FARMERS SHRUG AT FOREIGN OWNERSHIP

Viterra, with roots in long-running farmer cooperatives in Saskatchewan, Alberta and Manitoba, is attracting plenty of foreign interest, from Glencore, U.S.-based Bunge, Archer Daniels Midland and perhaps others, industry sources say.

But farmers mostly shrug at the idea of their former cooperatives falling under Swiss, U.S. or Asian control.

"From a local level, it's probably going to be the same," said Weyburn, Saskatchewan farmer Darren Sterling. "Change the name on the building."

ADM and Bunge would present less concern about competition, since they are not big players in western Canadian grain handling or farm product sales. Farmers are also familiar with the names, as they sell canola to prairie crushing plants owned by Archer Daniels and Bunge.

But with Viterra in play just as the CWB monopoly winds down, farmers have two big changes to factor in as they gear up for spring planting. The CWB handled the marketing for farmers' wheat and barley, something they will now have to learn for themselves.

Western Canadian farmers are touching up seeding plans before steering tractors onto fields in mid-April. For the first time in generations, farmers have been able to sign forward-delivery contracts with handlers for wheat and barley, because of the monopoly's end.

Viterra was the most aggressive early on in securing farmers' expected grain production after Ottawa passed its monopoly-killing law in December.

Sterling has agreed to sell some of his expected canola harvest to Viterra, and doubts that any takeover of the company will have much practical impact on him.

"I just think it's going to carry on. A contract's a contract."

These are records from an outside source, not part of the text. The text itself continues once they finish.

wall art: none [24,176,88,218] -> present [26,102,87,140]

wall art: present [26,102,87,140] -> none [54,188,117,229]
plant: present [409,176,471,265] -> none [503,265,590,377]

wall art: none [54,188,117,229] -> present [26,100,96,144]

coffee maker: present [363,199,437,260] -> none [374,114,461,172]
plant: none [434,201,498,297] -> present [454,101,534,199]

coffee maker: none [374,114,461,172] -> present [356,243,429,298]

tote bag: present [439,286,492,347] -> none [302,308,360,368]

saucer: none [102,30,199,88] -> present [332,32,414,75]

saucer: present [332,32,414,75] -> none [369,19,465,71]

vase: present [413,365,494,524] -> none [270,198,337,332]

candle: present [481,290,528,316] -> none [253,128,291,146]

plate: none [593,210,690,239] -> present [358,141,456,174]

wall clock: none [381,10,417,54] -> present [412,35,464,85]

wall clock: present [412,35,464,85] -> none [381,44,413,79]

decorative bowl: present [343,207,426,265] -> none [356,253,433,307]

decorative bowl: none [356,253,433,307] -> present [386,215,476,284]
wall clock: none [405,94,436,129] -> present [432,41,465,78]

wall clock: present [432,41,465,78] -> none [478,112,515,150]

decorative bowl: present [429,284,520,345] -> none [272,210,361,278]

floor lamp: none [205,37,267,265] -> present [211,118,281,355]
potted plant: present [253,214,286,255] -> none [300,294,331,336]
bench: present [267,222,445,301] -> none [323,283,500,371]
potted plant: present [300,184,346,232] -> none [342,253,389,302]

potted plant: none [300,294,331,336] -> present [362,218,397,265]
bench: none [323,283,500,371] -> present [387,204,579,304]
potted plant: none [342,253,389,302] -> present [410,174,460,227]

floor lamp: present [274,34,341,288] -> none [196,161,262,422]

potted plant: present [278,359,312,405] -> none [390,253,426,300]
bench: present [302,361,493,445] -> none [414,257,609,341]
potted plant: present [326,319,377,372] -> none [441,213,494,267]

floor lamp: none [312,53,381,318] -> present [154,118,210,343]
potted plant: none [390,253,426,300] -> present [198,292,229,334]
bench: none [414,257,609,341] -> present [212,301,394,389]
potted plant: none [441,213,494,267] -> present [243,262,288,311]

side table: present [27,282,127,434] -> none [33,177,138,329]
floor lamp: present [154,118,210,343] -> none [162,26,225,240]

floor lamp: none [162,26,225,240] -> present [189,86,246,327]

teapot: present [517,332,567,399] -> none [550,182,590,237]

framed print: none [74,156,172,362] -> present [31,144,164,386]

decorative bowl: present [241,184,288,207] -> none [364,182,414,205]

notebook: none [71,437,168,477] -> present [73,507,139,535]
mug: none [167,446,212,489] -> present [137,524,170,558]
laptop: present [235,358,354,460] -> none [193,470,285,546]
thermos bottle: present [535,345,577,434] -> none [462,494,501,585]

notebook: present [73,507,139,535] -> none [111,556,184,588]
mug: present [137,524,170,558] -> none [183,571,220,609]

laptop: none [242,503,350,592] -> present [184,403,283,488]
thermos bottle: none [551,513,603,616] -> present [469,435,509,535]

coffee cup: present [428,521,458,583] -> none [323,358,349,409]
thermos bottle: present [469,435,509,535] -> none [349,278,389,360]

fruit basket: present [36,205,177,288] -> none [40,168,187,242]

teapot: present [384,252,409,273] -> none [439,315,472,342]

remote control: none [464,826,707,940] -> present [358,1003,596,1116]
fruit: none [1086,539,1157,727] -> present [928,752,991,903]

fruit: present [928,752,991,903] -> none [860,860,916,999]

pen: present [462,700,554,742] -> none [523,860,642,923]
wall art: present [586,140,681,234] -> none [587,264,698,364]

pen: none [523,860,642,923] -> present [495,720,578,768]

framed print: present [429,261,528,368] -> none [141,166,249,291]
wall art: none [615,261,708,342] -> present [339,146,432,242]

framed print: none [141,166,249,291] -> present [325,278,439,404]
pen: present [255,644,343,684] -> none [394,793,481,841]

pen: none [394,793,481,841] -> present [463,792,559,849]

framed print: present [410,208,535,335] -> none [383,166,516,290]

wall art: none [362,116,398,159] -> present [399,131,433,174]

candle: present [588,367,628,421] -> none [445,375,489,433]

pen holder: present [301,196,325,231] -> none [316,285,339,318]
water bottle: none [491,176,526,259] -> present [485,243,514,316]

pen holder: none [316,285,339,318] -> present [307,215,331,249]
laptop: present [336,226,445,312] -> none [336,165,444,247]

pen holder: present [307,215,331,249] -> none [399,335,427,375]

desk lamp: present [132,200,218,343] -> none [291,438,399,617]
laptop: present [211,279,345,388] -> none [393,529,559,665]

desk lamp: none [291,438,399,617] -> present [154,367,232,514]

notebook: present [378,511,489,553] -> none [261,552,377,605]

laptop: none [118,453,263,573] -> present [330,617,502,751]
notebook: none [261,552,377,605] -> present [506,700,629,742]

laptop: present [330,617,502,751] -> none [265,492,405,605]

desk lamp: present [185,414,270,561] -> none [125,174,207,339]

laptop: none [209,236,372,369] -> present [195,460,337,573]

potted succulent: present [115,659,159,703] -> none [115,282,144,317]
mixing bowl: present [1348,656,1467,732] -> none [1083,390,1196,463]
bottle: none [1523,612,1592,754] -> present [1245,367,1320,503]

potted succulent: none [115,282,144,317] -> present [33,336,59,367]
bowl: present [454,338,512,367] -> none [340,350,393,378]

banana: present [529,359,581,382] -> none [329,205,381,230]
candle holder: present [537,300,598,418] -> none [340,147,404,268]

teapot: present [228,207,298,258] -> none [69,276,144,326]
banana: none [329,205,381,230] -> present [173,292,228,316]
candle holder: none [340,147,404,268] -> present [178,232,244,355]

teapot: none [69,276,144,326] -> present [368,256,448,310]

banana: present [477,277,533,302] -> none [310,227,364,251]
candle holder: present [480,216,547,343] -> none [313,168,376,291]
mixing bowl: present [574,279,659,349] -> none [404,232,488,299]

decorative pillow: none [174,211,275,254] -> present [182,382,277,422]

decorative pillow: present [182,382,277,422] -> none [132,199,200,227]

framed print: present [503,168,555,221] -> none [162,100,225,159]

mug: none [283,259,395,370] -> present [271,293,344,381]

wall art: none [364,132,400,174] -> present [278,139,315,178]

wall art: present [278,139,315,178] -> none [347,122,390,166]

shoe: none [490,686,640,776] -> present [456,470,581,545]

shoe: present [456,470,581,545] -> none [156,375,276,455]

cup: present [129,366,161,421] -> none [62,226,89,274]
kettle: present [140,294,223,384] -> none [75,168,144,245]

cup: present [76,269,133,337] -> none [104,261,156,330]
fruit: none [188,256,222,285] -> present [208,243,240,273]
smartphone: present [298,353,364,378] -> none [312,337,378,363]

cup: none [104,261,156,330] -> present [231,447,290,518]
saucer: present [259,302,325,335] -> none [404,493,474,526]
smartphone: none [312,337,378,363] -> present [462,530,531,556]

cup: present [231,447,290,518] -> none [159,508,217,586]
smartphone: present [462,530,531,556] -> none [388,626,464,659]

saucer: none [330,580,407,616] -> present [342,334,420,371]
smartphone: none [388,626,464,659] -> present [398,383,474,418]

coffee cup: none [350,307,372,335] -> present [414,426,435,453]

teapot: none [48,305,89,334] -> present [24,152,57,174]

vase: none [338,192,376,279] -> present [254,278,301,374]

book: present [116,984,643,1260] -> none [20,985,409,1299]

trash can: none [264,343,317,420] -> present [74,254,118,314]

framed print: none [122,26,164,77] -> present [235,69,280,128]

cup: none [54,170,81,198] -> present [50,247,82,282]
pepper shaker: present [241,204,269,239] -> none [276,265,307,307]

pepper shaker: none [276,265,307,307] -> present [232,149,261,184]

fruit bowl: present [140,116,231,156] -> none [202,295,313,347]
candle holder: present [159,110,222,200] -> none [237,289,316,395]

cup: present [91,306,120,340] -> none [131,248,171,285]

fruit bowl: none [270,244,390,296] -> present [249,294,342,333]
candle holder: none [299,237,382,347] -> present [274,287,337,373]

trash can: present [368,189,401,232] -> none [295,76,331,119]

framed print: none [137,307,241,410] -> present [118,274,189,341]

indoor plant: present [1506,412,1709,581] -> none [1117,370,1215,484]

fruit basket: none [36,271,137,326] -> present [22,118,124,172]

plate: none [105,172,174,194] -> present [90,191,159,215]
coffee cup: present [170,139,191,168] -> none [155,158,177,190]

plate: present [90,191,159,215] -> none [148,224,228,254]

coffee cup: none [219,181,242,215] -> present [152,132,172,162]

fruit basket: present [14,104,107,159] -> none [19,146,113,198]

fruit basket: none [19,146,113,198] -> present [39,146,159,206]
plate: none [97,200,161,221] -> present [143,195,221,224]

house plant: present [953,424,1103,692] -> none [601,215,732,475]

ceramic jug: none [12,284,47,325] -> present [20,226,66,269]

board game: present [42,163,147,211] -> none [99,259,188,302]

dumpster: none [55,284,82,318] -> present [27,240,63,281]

Canada is the biggest exporter of spring wheat, canola, oats and durum wheat, with the vast majority of those crops grown in the western provinces of Manitoba, Saskatchewan and Alberta.

Selkirk, Manitoba farmer Doug Chorney agreed to buy canola and soybean seed from Viterra, as well as dry fertilizer, and said he has no concerns about those supplies being jeopardized by a foreign takeover.

With farmer cooperatives and wooden elevators long behind prairie agriculture, and the Wheat Board monopoly on its way into history, farmers are so far a clear-eyed, practical lot in viewing Viterra's possible sale.

"There's no sentiment about it, no loyalty anymore," Jacobson said. "It's all business because it's not the same company anymore."